- Portrayed by: Natasha Symms
- Duration: 1997–2000
- First appearance: 27 November 1997
- Last appearance: 18 December 2000
- Introduced by: Jo Hallows

= Kate Patrick =

UK soap opera character, created 1997

Kate Patrick is a fictional character from the British soap opera Hollyoaks, played by Natasha Symms. She debuted on-screen during the episode broadcast on 6 November 1997. She departed in 1999 and returned for guest appearances in 2000.

==Casting==
Dannielle Brent, who plays Symms' on-screen sister Gina Patrick originally auditioned for the role of Kate. During their time with the show, Symms and Brent lived together along with Paul Danan, who played their character's brother Sol Patrick.

==Development==
Kate lived with her mother Jill Patrick (Lynda Rooke), sister and brother at The Dog in the Pond public house. She was billed as "bright, independent, superstitious."

The character became known for being a "predatory maneater". Symms explained "I'm a bit of a femme fatale, as they call it. I've managed to wreck about two marriages, one being the main married couple of the show. It's a brilliant character. She unfortunately gets rather obsessed with the married men and she goes a bit nutty." Symms said she was not at all similar to Kate in real life, but she enjoyed playing a character who was very different to herself. Symms received some verbal abuse from younger fans when her character came between Kurt Benson (Jeremy Edwards) and Ruth Osborne (Terri Dwyer). She thought she would receive hate mail because Kurt and Ruth were popular characters, but she actually received letters telling her Kurt and Kate were better suited.

==Storylines==
When their mother Jill Patrick marries Jack Osborne (Jimmy McKenna), Kate along with her siblings Gina and Sol Patrick acquire step-siblings in the form of stuck-up Ruth (Terri Dwyer) and Darren Osborne (Ashley Taylor Dawson), who they refuse to get along with. Ruth's attitude towards her family riled Kate, and as revenge, she taught her a lesson she wouldn't forget by seducing and having an affair with her husband Kurt Benson, effectively destroying their marriage.

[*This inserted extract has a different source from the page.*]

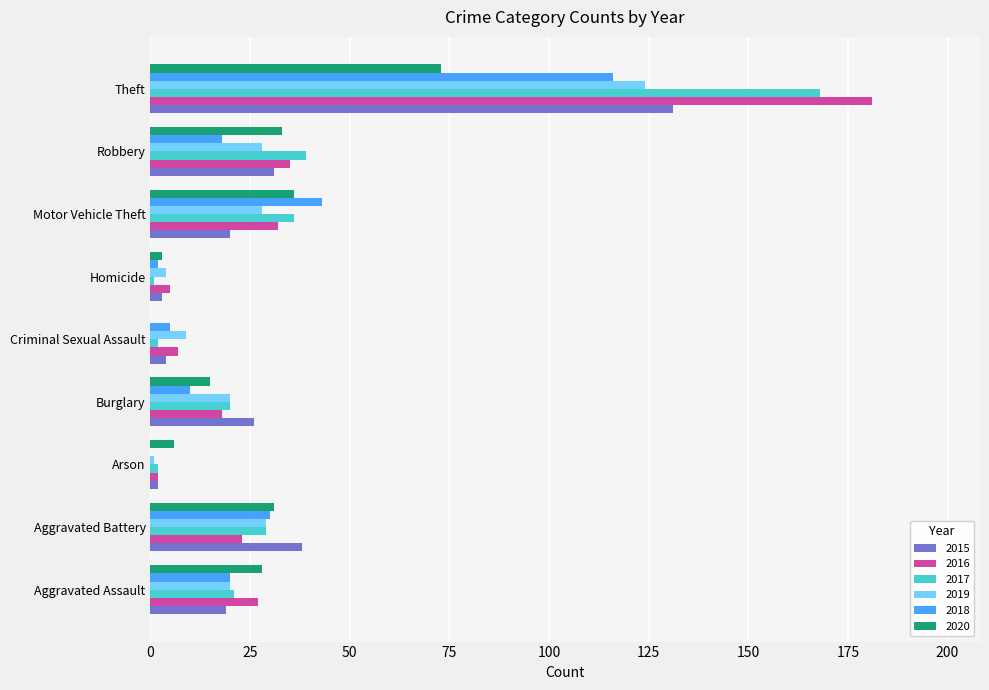

The value of 2016 at Aggravated Battery is 23. True or false?

True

Kate earned a reputation in the village as the wicked step-sister, but she couldn't have cared less as she had serious family issues to contend with. Firstly, her mother admitted that Gina and Sol were not her biological children but had brought them up as her own when their real mother died. The biggest bombshell for Kate was that she had a long lost twin brother, Joe Johnson (James McKenzie Robinson), who she had never known. When Joe arrived in the village, Kate rejected him, but soon warmed up to him. Unfortunately, there was an attraction between them which they could not shake and they shared a kiss.

Ruth and Carol Groves (Natalie Casey) spread rumors that they were having an incestuous affair. Kate exacted revenge by stealing Carol's diary and photocopying pages and sticking them in the phone box for everyone to see. She then gave Ruth laxatives before her housewarming party, then hid all the toilet paper, and let all her friends and family in and left them to it. Joe's feelings for Kate grew stronger by the day, and realising that she couldn't cope with being so close to him anymore, Kate said a tearful goodbye to Jill, Gina, Sol and Jack before breaking the news to Joe that she was leaving. Kate later returned to help her brother Sol get back on his feet after being made homeless by Jack, and also for Jill's funeral.

==Reception==
In 1999, Kate and Kurt's affair was nominated for "Most Dramatic Storyline" at the Inside Soap Awards. Merle Brown of the Daily Record said that The Patrick family became a mess and said Hollyoaks was "unmissable" when they all suffered an identity crisis. His colleague Vicky Spavin dubbed Kate "the Patrick family's most dysfunctional member." Following Kate's return in 2000, another reporter for the Daily Record called her a "bitch" and commented "Yes, Kate Patrick is back, and she's mixing it as much as she ever was." That same year, the character was included in a Coventry Evening Telegraph feature about soap characters "viewers love to hate".